Over the past two years, the Norwegian Schibsted brand Bergens Tidende has received attention for the collaboration with Swedish tech company United Robots on automated journalism. Our Real Estate Robot was has been so successful that it also has been scaled to other Schibsted media houses in Norway.
This text robot produces an article for each house or apartment sold in our area. The article consists of key information about the actual house, like price and price history, and various kinds of automated pictures of the properties. The robot picks suitable headlines from a bank of nearly 100 hand-crafted alternatives.
The enrichment machine
But there’s more to it than that: The robot enriches the article with all ingredients expected of an online text. It analyses the local, regional, and national market. It equips the articles with detailed visualisations of price development over the past 10 years. It creates various lists of the most expensive housing down to very small geographical areas. By that it sheds new light on micro-trends in the market and also potentially reveals blind spots.
Best of all, it is 100% automated. A year after launch, the robot has produced 10,000 articles, generated 1 million clicks, and sold almost 1,000 subscriptions. That is a considerable result for a regional media house with nearly 50,000 digital subscribers in total.
Best of both worlds
I believe there are two main success criteria. Firstly, by combining hyperlocal information with macro-level trends, subscribers get new and highly relevant insights.

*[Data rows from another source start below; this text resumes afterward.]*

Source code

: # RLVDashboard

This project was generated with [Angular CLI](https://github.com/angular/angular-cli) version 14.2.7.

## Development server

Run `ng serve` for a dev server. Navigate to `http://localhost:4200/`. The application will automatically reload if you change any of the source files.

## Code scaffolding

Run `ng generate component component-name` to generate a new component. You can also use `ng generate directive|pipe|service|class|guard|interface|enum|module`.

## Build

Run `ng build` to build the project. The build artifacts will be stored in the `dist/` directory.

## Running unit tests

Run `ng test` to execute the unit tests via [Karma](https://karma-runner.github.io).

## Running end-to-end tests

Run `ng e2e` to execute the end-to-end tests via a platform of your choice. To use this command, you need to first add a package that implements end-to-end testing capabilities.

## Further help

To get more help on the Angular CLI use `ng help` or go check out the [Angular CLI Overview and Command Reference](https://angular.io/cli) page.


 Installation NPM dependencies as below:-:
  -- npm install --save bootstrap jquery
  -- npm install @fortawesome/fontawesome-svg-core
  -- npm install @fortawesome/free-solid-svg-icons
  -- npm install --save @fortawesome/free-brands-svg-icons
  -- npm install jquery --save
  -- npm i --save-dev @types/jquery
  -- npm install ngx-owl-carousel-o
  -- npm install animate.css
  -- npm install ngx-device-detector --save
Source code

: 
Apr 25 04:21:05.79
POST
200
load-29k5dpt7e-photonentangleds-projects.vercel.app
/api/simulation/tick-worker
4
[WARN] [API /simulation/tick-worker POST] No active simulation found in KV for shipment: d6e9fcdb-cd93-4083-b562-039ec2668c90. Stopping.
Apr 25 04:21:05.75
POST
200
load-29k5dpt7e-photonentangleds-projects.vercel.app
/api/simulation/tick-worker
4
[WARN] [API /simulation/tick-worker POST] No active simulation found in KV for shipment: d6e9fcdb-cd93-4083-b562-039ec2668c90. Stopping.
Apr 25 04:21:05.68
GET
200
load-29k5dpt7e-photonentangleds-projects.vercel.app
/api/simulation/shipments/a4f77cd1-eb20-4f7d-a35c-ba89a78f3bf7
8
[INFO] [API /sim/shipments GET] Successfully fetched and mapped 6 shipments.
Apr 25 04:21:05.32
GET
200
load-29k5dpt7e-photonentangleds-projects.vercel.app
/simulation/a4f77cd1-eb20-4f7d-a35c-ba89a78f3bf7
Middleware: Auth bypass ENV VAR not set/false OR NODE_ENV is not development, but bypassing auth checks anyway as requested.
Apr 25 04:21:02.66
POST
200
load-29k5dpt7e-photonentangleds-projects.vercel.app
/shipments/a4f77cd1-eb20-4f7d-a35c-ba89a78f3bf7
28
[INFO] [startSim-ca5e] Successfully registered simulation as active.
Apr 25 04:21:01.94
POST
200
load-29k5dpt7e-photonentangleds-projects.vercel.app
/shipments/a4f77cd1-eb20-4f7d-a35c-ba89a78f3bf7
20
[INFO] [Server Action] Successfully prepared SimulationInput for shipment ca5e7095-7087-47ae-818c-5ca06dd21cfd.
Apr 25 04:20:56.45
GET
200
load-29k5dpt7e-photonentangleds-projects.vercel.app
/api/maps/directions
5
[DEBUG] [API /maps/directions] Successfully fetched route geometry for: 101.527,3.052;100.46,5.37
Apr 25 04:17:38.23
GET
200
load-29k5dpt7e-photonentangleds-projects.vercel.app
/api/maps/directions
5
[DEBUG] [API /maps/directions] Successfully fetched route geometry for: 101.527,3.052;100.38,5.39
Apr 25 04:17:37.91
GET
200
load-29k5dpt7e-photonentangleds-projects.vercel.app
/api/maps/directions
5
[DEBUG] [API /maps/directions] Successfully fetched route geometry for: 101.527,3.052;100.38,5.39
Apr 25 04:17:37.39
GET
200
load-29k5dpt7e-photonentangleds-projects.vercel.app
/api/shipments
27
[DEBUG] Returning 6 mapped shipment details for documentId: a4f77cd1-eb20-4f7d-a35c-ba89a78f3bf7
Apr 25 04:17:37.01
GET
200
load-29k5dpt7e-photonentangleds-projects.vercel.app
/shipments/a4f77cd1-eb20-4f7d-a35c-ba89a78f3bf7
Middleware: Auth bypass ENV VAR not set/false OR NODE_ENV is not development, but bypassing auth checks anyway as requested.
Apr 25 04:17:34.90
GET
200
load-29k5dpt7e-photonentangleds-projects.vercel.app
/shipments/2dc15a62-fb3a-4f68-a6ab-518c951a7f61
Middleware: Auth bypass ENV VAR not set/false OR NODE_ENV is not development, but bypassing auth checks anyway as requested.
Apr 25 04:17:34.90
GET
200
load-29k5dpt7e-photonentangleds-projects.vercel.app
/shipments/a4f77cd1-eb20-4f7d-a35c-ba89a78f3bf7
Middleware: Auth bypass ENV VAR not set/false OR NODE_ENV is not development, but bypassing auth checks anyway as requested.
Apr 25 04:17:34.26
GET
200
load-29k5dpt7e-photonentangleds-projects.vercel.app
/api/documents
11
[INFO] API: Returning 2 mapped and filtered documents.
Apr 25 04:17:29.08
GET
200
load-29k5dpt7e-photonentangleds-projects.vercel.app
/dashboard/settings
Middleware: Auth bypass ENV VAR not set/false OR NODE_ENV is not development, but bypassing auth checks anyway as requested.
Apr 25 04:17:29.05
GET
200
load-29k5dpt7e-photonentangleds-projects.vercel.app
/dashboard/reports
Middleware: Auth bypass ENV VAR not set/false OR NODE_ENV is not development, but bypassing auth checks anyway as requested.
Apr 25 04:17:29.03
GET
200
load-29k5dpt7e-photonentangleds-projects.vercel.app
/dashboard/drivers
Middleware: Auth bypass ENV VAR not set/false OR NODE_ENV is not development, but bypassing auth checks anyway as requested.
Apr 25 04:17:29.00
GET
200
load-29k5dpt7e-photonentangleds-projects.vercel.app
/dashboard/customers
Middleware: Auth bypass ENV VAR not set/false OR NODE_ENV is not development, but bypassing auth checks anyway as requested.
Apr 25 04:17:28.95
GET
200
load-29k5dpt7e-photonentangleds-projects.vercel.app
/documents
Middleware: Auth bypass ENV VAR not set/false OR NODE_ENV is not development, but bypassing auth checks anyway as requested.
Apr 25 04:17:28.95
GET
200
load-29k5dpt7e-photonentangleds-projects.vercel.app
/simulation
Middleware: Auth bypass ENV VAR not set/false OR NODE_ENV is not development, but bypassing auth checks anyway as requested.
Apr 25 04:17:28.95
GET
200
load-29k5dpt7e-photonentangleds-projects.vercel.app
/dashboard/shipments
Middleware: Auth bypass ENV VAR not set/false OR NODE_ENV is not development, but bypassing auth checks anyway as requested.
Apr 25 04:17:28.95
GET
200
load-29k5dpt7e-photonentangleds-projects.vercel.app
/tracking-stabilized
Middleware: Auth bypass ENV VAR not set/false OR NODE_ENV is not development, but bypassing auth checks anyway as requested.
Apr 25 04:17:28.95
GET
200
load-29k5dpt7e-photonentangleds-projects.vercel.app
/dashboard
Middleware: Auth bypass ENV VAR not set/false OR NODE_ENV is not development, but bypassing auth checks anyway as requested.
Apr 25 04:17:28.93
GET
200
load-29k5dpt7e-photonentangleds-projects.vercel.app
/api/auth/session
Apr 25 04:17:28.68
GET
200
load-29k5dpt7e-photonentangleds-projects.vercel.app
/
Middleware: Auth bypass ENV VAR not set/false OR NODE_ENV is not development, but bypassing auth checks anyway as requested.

Keep in mind that for many readers, nothing has a bigger impact on their personal finance than investments made in the real estate market.
Secondly, by imitating all of the steps in the editorial enrichment process, the articles become a lot more appealing. This again, as we know, leads to engagement. It’s super easy these days to produce automated content. The key is also to keep it relevant — and readable.
Our next shot
Now we recently released another service based on the same principles: The Annual Report Robot. In short, this robot writes a story about each company in our area, based on its accounting. It’s as hyperlocal as you can get, as every subscriber can read about every corner store. But it’s also a macro service that looks into trends and patterns on a business and industry level. As with the Real Estate Robot, we believe this to be crucial to success. The potential for scaling is massive, I think.
As a result of this new feature, Bergens Tidende is now able to cover local businesses much more comprehensively than before. The robot produces hundreds of stories each week, and the actual journalists get more time to do investigative work. A win-win situation.
It’s too early to say whether this will be as big of a hit as the real estate robot, but we nevertheless feel that we’ve created a feature that brings value to our readers.
Division of labour
Let me end by emphasising the obvious: Our text robots do not replace real journalism. They do not see all the connections and connect all the dots, although they can probably be trained to dive far deeper below the surface than they do today.
They do not ask the tough questions or the follow-up questions. They do not give articles fragrance and colour — at least not to the extent human journalists can.
What robots do is produce valuable content at a volume real journalists cannot manage. And in that way, it also frees up journalists to do more of all the stuff they do best.
It’s actually a pretty brilliant division of labour.